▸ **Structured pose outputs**
↓
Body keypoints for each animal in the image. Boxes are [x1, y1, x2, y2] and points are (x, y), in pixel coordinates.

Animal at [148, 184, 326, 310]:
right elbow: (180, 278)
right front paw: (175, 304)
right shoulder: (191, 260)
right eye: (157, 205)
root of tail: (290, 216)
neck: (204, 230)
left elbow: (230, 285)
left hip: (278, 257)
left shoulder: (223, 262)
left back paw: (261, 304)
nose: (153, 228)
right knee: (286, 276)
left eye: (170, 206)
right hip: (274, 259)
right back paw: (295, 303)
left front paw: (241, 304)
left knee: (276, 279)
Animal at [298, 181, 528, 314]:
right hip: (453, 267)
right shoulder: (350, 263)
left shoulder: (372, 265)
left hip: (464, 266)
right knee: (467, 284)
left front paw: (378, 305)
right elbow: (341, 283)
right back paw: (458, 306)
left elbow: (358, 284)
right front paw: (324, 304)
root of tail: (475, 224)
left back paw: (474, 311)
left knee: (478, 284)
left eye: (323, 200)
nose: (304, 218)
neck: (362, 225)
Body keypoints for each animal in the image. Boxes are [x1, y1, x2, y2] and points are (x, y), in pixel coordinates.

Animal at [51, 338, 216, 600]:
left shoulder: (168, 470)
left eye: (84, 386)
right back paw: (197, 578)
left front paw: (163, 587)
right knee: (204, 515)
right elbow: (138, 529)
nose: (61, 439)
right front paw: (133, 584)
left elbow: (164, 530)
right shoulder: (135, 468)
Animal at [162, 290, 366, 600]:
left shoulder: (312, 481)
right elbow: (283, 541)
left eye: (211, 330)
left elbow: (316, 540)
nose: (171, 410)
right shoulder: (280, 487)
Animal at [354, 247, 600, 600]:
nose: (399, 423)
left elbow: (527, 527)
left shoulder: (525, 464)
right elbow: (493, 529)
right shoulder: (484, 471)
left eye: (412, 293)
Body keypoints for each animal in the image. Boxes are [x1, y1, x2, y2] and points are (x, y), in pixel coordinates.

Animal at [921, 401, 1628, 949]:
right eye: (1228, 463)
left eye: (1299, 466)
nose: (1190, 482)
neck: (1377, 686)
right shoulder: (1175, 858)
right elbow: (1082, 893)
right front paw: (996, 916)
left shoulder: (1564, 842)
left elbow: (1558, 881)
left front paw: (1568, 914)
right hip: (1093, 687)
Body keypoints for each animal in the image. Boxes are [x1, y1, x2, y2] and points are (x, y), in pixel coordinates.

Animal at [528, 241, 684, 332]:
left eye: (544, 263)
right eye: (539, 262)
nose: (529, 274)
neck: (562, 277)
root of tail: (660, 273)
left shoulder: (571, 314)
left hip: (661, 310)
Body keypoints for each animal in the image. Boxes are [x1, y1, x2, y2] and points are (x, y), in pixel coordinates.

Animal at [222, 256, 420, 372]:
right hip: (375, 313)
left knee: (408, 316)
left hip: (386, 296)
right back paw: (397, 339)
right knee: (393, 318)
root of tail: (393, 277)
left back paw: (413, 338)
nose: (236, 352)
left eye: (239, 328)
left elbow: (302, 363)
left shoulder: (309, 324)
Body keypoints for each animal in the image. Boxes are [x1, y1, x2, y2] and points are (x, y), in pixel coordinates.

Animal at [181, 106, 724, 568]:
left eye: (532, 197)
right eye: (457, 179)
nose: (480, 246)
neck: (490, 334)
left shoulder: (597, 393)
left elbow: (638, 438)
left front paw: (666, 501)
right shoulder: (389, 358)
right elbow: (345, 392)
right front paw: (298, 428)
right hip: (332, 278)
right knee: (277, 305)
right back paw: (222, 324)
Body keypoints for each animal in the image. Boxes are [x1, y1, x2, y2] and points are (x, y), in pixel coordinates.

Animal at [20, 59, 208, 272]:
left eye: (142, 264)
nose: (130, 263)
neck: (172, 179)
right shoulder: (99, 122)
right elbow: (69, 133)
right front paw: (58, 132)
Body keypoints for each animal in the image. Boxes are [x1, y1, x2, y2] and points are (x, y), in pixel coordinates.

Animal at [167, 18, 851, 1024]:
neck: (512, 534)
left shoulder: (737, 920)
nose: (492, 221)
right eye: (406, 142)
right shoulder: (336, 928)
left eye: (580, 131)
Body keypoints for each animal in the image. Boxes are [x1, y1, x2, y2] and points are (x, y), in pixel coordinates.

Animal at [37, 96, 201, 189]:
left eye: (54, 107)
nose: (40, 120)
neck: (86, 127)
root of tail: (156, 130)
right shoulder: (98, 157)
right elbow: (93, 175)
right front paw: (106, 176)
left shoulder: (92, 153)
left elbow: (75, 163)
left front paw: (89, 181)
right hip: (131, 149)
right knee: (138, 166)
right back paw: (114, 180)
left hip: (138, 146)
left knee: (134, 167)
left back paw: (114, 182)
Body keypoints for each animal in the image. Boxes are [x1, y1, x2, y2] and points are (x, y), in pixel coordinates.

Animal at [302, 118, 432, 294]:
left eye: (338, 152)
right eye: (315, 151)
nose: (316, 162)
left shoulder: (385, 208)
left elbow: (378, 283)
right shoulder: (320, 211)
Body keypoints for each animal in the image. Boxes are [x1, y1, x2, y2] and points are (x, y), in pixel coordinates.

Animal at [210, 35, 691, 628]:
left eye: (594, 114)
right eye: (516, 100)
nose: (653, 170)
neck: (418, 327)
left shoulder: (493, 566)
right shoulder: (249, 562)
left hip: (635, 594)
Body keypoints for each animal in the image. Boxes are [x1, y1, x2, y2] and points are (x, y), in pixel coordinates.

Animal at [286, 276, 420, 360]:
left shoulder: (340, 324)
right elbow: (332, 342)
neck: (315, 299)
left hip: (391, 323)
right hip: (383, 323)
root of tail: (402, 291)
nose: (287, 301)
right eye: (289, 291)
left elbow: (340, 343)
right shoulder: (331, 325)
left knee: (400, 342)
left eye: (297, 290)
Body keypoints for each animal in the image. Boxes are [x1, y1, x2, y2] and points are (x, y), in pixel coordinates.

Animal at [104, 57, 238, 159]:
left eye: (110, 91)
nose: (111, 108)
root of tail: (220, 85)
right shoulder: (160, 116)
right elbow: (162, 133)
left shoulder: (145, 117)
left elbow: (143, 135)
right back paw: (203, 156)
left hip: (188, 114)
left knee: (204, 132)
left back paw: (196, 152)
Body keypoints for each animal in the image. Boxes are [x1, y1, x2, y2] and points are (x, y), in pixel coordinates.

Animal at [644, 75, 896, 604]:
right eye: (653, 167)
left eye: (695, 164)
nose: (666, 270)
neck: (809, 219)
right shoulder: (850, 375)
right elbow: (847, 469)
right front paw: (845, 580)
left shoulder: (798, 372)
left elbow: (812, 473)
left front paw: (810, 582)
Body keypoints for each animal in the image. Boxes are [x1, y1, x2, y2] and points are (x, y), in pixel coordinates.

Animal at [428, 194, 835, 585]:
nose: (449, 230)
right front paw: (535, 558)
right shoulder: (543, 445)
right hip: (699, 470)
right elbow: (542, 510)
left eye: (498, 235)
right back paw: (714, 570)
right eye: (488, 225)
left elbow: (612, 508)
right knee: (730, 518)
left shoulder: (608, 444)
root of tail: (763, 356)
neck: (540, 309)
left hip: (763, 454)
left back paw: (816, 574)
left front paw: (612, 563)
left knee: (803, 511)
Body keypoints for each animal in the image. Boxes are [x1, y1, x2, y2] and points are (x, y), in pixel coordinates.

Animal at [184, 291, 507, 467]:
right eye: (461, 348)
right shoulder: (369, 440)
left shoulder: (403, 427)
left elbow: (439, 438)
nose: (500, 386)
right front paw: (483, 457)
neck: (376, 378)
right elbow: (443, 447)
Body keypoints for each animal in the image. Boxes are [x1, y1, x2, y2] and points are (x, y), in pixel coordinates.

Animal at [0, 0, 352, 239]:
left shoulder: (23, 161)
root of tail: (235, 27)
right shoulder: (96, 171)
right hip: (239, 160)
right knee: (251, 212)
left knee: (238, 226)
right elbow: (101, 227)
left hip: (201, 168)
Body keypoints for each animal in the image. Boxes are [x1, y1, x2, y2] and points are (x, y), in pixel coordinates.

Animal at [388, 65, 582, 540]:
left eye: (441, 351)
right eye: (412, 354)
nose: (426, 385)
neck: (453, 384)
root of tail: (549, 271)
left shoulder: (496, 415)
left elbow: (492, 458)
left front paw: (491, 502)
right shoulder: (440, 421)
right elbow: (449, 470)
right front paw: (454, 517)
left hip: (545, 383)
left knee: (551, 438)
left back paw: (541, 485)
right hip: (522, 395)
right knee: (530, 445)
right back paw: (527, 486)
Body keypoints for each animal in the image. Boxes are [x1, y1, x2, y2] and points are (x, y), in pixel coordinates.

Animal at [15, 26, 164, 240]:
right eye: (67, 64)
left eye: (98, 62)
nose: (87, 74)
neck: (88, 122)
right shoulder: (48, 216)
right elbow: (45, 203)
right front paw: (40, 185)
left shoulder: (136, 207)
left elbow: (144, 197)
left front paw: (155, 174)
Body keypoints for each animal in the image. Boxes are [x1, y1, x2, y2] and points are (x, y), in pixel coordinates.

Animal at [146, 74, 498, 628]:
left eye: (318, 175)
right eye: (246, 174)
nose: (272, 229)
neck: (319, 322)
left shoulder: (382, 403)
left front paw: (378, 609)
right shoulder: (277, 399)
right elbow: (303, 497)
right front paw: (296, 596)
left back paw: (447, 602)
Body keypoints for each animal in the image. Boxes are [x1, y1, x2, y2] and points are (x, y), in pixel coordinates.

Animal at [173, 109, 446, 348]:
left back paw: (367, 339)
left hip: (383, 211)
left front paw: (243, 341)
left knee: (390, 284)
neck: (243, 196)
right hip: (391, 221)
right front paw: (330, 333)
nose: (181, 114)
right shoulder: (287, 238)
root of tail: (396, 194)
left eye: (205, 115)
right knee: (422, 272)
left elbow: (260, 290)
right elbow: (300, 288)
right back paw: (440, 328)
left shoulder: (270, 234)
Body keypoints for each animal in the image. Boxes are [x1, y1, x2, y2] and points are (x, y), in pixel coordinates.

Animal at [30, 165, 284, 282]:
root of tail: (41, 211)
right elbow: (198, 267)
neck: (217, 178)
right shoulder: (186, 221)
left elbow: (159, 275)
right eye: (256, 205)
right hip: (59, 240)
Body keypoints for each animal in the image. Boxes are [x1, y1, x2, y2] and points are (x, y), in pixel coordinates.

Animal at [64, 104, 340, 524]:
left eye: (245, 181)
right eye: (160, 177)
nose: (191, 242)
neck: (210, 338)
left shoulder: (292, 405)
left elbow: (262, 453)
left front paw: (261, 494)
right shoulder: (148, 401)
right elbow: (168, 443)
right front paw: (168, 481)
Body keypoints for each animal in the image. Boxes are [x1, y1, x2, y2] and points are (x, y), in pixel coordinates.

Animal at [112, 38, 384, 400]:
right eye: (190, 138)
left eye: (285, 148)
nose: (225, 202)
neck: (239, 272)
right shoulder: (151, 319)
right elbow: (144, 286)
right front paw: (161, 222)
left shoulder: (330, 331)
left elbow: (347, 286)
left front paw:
↑
What you return should be exactly the lines above, starting at the one with "left hip: (763, 454)" and ending at the one with "right shoulder: (369, 440)", and nothing else.

left hip: (763, 454)
left back paw: (816, 574)
left front paw: (612, 563)
left knee: (803, 511)
Body keypoints for each animal in the image. Boxes are [x1, y1, x2, y2] and points are (x, y), in pixel coordinates.

Animal at [184, 291, 507, 467]:
right eye: (461, 348)
right shoulder: (369, 440)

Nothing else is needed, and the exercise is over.